# PROBLEM SET
**A)** In the text on Bossi's human-powered aircraft, what speed did the test rider reach on the propeller-driven bicycle in Paris?
**B)** Reproduce word for word the part of the text on Bossi's human-powered aircraft from "A second experiment" to "effects of torque.".
**C)** Turn the paragraph of the text on Bossi's human-powered aircraft that begins "Bossi's human-powered aircraft, named the Pedaliante" into a short list that keeps its main facts.

During a trip to Philadelphia, Bossi tested the speed at which a glider would take off under tow. The experiment consisted of hiring a professional bicyclist to tow a glider. A spring scale was attached to the tow line to sense the force exerted by the bicyclist, the results confirming that a speed at which the necessary lift could be obtained was indeed attainable. This same experimental procedure was later repeated as part of the development of the Gossamer Condor and the Gossamer Albatross.

A second experiment conducted during a trip to Paris involved a propeller-driven bicycle designed by Bossi; the test rider achieved a speed of 37 km/h, but one drawback was noted: the gyroscopic effect of the propeller generated so much torque that the bicycle became unstable. Bossi concluded, erroneously, that a successful human-powered aircraft would therefore require two counter-rotating propellers to cancel out the effects of torque.

In 1933, the Frankfurt Polytechnische Gesellschaft (Frankfurt Polytechnic Society) offered a prize to promote human-powered flight. Due to the newly-formed Rome-Berlin axis, similar political and military events were staged during the initial period in both Italy and Germany to help strengthen that bond. To this end, in 1936, the Italian government initiated an equivalent contest: offering 100,000 lire for a 1 km (0.62 mi) human-powered flight made by an Italian citizen. Bossi was aware that he could not receive the prize due to his American citizenship, but he opted to attempt to win it, anyway.

===Aircraft design===
Bossi's human-powered aircraft, named the Pedaliante, utilized conventional glider configuration and construction. The high-winged streamlined monoplane design featured two laminated balsa wood propellers – each approximately 2 m in diameter. The control surfaces consisted of a conventional rear rudder, elevator, and a pair of roll spoilers on the wings – all activated by a divided control yoke. The pilot sat semi-upright, and a bicycle chain transmitted the power from the pedals to an overhead transverse shaft that was bevel-geared to the two propellers, which extended from the wing on each side of the fuselage.

Vittorio Bonomi, an Italian sailplane manufacturer, was contracted to build the aircraft. The wooden airframe was originally specified to have an empty weight of 73 kg, with an overweight contingency of 9.1 kg. While this design would have been feasible, the Ministry of Aeronautics (Ministero dell' Aeronautica) required that the aircraft satisfy the same structural requirements of an engine-powered aircraft, forcing the designer to increase empty weight to nearly 100 kg.

# Items listed in a dataset
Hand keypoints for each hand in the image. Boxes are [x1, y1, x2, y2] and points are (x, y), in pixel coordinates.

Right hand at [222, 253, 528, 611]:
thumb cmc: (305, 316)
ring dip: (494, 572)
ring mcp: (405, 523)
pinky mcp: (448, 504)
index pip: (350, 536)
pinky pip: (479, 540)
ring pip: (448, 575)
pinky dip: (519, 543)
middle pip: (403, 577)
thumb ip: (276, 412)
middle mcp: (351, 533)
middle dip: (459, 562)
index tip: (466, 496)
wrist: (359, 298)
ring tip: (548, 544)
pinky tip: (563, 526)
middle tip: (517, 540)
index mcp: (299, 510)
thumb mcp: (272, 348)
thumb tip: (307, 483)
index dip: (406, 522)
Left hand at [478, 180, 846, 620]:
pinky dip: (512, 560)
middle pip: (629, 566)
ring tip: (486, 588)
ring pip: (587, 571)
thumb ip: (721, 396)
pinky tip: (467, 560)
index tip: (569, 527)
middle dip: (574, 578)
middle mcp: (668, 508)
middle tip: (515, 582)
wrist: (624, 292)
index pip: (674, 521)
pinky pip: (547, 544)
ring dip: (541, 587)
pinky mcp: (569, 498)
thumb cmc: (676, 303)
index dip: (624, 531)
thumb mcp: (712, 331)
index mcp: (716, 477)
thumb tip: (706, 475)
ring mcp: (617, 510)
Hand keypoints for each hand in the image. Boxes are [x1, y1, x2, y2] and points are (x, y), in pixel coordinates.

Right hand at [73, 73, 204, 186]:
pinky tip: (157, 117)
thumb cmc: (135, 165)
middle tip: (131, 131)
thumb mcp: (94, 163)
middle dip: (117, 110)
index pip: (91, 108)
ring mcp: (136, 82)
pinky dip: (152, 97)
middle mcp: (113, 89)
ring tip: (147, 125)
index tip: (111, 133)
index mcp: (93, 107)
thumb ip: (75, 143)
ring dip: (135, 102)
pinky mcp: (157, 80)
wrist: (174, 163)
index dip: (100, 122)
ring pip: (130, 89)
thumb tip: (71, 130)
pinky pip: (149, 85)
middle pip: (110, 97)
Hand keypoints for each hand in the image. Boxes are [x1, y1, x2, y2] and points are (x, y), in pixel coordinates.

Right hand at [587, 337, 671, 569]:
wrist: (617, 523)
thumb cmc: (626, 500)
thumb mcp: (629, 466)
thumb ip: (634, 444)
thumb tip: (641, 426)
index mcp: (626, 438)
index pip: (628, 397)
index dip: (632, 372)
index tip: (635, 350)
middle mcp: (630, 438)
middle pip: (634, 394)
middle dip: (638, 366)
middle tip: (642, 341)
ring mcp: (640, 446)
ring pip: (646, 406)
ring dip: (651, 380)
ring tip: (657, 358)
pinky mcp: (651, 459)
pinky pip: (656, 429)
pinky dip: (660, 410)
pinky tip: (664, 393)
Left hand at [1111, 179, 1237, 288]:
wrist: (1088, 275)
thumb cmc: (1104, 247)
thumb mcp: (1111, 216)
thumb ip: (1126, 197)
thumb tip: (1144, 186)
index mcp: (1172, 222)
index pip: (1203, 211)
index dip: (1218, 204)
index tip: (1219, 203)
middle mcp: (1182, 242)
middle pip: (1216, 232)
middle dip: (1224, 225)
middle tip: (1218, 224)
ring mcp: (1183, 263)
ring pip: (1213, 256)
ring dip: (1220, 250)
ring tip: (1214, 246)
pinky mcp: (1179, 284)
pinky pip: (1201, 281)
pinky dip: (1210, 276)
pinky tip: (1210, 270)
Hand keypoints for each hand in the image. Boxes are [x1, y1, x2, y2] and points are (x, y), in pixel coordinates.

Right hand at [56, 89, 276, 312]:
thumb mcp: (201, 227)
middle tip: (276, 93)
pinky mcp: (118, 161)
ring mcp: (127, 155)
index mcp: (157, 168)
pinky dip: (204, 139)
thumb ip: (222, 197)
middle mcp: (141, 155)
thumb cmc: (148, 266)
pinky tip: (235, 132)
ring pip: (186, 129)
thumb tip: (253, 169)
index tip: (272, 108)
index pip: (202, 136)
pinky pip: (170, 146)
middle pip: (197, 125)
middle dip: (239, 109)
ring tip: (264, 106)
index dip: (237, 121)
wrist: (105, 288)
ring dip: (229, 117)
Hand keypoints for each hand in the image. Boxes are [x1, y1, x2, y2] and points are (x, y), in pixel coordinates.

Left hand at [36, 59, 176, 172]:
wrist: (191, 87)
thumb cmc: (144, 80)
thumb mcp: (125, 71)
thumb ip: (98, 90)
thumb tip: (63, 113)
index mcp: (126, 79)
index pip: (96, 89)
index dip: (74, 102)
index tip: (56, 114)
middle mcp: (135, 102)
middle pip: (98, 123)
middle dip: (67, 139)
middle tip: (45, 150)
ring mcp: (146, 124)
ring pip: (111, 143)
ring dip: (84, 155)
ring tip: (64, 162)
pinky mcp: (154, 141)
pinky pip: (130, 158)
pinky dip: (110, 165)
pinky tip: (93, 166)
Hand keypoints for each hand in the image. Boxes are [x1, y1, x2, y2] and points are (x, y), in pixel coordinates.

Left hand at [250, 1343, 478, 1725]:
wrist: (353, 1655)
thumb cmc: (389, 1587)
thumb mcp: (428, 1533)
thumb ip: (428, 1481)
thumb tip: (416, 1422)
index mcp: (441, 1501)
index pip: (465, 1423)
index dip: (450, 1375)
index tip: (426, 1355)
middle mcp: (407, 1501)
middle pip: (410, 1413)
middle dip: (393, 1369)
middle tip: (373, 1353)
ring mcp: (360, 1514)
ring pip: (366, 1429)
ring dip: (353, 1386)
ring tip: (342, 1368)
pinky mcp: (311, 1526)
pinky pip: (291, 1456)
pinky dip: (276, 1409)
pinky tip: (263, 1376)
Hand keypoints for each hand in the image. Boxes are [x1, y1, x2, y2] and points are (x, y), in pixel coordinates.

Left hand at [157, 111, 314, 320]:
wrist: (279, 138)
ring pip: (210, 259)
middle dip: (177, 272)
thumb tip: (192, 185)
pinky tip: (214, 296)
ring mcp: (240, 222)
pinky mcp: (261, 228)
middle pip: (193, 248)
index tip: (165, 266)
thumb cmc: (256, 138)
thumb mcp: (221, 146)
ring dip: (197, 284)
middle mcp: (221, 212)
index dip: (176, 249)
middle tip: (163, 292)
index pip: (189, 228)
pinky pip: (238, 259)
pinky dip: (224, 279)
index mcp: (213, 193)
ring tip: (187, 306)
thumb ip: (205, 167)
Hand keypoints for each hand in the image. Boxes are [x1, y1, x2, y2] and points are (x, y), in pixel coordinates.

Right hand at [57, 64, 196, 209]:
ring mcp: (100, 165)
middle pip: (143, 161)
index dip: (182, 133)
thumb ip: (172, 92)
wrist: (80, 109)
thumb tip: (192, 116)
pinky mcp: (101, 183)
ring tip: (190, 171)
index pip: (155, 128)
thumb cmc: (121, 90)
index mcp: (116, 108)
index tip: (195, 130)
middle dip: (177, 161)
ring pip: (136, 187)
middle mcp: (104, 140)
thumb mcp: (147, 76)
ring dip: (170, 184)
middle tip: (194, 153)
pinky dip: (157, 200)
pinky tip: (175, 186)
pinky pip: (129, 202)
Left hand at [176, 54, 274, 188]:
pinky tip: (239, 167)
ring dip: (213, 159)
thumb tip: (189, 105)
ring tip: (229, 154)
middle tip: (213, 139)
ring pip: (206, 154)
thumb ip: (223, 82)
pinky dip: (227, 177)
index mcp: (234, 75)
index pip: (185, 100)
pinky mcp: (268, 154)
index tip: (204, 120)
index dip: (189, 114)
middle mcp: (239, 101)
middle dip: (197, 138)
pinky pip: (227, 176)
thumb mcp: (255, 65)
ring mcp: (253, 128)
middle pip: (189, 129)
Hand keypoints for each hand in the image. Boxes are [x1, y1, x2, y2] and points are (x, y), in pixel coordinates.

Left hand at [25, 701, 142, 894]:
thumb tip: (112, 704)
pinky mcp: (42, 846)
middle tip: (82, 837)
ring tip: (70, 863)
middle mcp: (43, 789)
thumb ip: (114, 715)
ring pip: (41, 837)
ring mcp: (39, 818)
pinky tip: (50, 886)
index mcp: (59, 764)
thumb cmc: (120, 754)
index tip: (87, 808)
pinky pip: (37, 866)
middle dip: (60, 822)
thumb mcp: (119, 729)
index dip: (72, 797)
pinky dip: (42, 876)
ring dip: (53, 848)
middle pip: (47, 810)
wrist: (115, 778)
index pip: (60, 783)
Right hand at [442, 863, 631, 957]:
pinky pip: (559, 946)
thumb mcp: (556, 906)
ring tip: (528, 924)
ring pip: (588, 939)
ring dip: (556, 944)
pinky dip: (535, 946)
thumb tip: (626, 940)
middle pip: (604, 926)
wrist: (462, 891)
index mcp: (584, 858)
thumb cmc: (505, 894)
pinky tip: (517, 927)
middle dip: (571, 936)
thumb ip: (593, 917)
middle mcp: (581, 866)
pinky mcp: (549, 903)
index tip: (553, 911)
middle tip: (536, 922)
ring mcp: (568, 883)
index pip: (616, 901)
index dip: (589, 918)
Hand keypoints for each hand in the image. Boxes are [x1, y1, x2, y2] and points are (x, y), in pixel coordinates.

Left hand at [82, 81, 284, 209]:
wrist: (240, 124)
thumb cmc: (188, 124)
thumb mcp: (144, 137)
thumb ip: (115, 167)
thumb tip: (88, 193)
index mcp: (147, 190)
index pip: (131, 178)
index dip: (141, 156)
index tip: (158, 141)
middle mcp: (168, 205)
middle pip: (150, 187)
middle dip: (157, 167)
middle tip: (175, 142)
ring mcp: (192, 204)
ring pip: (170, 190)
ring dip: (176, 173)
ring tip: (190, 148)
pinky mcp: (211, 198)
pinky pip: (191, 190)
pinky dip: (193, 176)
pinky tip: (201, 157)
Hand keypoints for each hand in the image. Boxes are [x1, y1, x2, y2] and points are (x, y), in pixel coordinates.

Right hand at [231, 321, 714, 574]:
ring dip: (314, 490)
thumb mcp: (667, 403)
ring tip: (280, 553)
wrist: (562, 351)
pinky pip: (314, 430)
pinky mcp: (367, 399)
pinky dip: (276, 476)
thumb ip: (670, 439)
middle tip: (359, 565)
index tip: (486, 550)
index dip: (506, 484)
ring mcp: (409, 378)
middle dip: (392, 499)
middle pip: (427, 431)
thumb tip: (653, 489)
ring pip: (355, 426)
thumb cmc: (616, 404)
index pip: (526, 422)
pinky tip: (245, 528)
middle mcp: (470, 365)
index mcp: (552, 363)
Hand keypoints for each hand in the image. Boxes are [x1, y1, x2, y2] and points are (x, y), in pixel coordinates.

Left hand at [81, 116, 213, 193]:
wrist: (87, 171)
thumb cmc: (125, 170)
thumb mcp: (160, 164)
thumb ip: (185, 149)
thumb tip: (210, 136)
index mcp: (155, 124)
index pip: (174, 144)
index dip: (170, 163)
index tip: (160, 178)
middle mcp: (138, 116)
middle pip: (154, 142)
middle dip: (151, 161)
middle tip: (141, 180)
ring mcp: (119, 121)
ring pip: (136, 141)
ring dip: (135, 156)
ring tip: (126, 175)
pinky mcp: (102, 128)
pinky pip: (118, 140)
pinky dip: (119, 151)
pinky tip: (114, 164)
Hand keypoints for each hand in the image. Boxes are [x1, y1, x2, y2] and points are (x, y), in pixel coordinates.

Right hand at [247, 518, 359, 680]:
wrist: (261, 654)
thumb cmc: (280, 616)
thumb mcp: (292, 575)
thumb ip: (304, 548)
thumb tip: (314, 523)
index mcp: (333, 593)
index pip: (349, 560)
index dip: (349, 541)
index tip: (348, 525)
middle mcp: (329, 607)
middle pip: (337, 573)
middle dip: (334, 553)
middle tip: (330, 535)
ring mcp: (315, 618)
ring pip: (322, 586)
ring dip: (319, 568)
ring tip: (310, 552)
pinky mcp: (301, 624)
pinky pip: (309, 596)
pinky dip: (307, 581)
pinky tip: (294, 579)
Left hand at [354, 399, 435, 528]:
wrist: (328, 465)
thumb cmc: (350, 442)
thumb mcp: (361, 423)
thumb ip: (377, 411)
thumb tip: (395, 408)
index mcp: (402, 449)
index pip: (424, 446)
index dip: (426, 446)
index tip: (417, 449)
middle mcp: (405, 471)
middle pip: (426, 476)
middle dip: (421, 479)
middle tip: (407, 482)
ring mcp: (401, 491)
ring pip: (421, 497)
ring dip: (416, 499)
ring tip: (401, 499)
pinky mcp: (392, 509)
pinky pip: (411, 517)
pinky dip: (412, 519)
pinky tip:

# PER-TASK ANSWERS
**A)** 37 km/h

**B)**
A second experiment conducted during a trip to Paris involved a propeller-driven bicycle designed by Bossi; the test rider achieved a speed of 37 km/h, but one drawback was noted: the gyroscopic effect of the propeller generated so much torque that the bicycle became unstable. Bossi concluded, erroneously, that a successful human-powered aircraft would therefore require two counter-rotating propellers to cancel out the effects of torque.

**C)**
- The Pedaliante used conventional glider configuration and construction.
- It was a high-winged streamlined monoplane with two laminated balsa wood propellers, each about 2 m in diameter.
- Control surfaces were a conventional rear rudder, an elevator and a pair of roll spoilers on the wings, all worked by a divided control yoke.
- The pilot sat semi-upright.
- A bicycle chain carried power from the pedals to an overhead transverse shaft. That shaft was bevel-geared to the two propellers, which extended from the wing on each side of the fuselage.